Task prompt ▸
Retype the lines below word for word, covering every entry, and leave the pictures out of your answer.

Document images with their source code
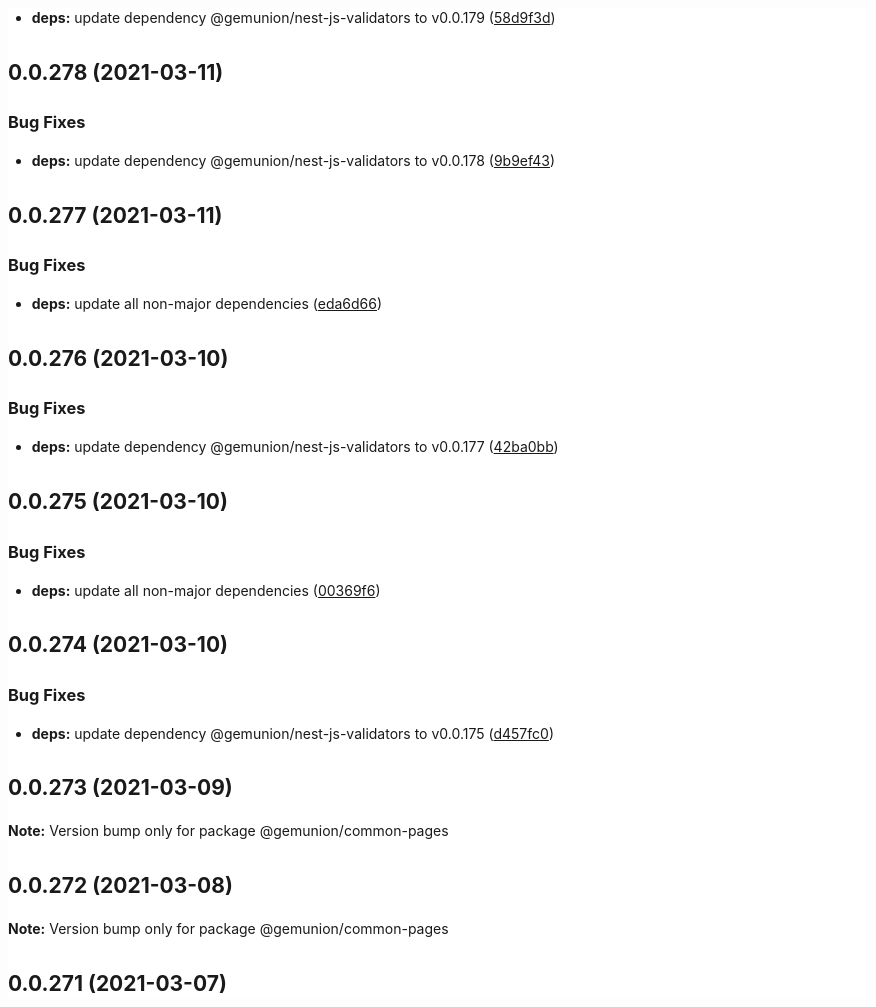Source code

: - **deps:** update dependency @gemunion/nest-js-validators to v0.0.179 ([58d9f3d](https://github.com/memoryos/common/commit/58d9f3d8db6469242c0664e3e13d895699fc47d6))

## 0.0.278 (2021-03-11)

### Bug Fixes

- **deps:** update dependency @gemunion/nest-js-validators to v0.0.178 ([9b9ef43](https://github.com/memoryos/common/commit/9b9ef43f2023d5cc9e1ad3afc20e1daefd203493))

## 0.0.277 (2021-03-11)

### Bug Fixes

- **deps:** update all non-major dependencies ([eda6d66](https://github.com/memoryos/common/commit/eda6d66c0d2332d853b04b4f899ae155de523793))

## 0.0.276 (2021-03-10)

### Bug Fixes

- **deps:** update dependency @gemunion/nest-js-validators to v0.0.177 ([42ba0bb](https://github.com/memoryos/common/commit/42ba0bbc3d7922479adcfa337da7b1373d6c7f65))

## 0.0.275 (2021-03-10)

### Bug Fixes

- **deps:** update all non-major dependencies ([00369f6](https://github.com/memoryos/common/commit/00369f641198479e0bf1936a0bcc7239fd99cb80))

## 0.0.274 (2021-03-10)

### Bug Fixes

- **deps:** update dependency @gemunion/nest-js-validators to v0.0.175 ([d457fc0](https://github.com/memoryos/common/commit/d457fc0e59b6e2959f0c5df46ee11b8c2a130458))

## 0.0.273 (2021-03-09)

**Note:** Version bump only for package @gemunion/common-pages

## 0.0.272 (2021-03-08)

**Note:** Version bump only for package @gemunion/common-pages

## 0.0.271 (2021-03-07)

Exercise output ▸
Source code

: - **deps:** update dependency @gemunion/nest-js-validators to v0.0.179 ([58d9f3d](https://github.com/memoryos/common/commit/58d9f3d8db6469242c0664e3e13d895699fc47d6))

## 0.0.278 (2021-03-11)

### Bug Fixes

- **deps:** update dependency @gemunion/nest-js-validators to v0.0.178 ([9b9ef43](https://github.com/memoryos/common/commit/9b9ef43f2023d5cc9e1ad3afc20e1daefd203493))

## 0.0.277 (2021-03-11)

### Bug Fixes

- **deps:** update all non-major dependencies ([eda6d66](https://github.com/memoryos/common/commit/eda6d66c0d2332d853b04b4f899ae155de523793))

## 0.0.276 (2021-03-10)

### Bug Fixes

- **deps:** update dependency @gemunion/nest-js-validators to v0.0.177 ([42ba0bb](https://github.com/memoryos/common/commit/42ba0bbc3d7922479adcfa337da7b1373d6c7f65))

## 0.0.275 (2021-03-10)

### Bug Fixes

- **deps:** update all non-major dependencies ([00369f6](https://github.com/memoryos/common/commit/00369f641198479e0bf1936a0bcc7239fd99cb80))

## 0.0.274 (2021-03-10)

### Bug Fixes

- **deps:** update dependency @gemunion/nest-js-validators to v0.0.175 ([d457fc0](https://github.com/memoryos/common/commit/d457fc0e59b6e2959f0c5df46ee11b8c2a130458))

## 0.0.273 (2021-03-09)

**Note:** Version bump only for package @gemunion/common-pages

## 0.0.272 (2021-03-08)

**Note:** Version bump only for package @gemunion/common-pages

## 0.0.271 (2021-03-07)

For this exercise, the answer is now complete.